瑠璃色の姫君




「すまん」



ぐいっとフリュイの顔を押してやれば、うむぅっ、とくぐもった声が聞こえてくる。


だってなんか、すごく…すごく…。


うーむ、難しいな。


言葉に出来ない。


頭をぐるぐる回転させて考えていれば、カーラがにっこり笑ってこう言った。



「バベル様とフリュイ様って、兄弟みたいですね!」



兄弟?


えぇー…それはちょっとなんか、えーと、嫌、というか……。


ん? あれ、嫌なのか?


自問して、自答もカーラへ反応も出来ずにいると、フリュイが怒り出した。



「カーラのあほ! 兄弟じゃないもんねーだ!」


「そうですよね、すみません!」



プリプリ怒るフリュイに、カーラは赤髪のポニーテールを垂らして頭を下げる。



「ていうか、その怖いお兄さん誰さ!」


「元聖騎士アドルフ様です」


「あっそう! ……え、あ、本当だー!」



お? 意外や意外。


フリュイがアドルフのことを知っていたとは。


あ、そうか。


フリュイはオリーヴェン国民なのだ。


元とは言え聖騎士なんだから、国民みんなが知っていてもおかしくないのだ。



「バベル王子の旅の相棒だとお聞きしております。
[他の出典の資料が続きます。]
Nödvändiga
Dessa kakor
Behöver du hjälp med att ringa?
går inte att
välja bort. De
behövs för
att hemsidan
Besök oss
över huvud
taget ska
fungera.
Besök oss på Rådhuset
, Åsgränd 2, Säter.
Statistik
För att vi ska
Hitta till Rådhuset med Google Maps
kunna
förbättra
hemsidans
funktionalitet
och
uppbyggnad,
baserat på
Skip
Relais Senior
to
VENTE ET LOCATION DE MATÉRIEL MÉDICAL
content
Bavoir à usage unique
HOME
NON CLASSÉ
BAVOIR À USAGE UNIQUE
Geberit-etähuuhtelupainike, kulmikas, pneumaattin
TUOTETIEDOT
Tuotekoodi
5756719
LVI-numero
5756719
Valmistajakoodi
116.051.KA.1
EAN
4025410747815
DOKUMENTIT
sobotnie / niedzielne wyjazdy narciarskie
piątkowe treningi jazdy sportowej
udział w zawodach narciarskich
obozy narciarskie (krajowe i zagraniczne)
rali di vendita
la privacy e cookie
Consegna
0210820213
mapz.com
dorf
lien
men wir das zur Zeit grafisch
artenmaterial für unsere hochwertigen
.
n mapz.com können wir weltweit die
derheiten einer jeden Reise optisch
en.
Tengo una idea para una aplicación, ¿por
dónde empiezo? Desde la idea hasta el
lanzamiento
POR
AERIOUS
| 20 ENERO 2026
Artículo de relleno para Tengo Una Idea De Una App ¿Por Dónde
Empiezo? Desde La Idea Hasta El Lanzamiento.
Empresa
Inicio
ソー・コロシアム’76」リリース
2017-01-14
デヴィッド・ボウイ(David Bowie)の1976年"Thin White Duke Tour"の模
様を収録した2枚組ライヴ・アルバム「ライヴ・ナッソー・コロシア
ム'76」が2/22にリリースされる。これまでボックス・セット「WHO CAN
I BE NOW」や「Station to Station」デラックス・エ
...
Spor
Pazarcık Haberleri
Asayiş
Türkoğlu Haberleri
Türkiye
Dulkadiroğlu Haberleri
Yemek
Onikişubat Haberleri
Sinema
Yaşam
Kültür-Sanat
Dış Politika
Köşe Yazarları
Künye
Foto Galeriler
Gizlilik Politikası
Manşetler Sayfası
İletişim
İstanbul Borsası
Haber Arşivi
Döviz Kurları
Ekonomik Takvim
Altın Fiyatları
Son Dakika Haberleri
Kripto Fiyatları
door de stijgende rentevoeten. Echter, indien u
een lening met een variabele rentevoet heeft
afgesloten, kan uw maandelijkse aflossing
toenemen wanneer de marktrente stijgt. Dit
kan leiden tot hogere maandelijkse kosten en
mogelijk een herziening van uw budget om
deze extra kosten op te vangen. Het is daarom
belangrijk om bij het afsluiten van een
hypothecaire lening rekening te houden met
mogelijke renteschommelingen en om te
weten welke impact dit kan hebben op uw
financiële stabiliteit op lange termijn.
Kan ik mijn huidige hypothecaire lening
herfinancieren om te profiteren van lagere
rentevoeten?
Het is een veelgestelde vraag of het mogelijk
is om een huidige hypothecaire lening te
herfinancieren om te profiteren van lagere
お初にお目にかかります」


「たぶんお初じゃないよー」


「それは失礼しました。どこのお坊ちゃんなのかお聞きしてもよろしいですか?」


「んーそれはカーラから聞いてよ。フリュイはバベルと話したいことあるからさっ」



フリュイがちらりと僕の方を見てきたことで、理解した。


やっぱりフリュイは家柄のことでは僕に聞かれたくないらしい。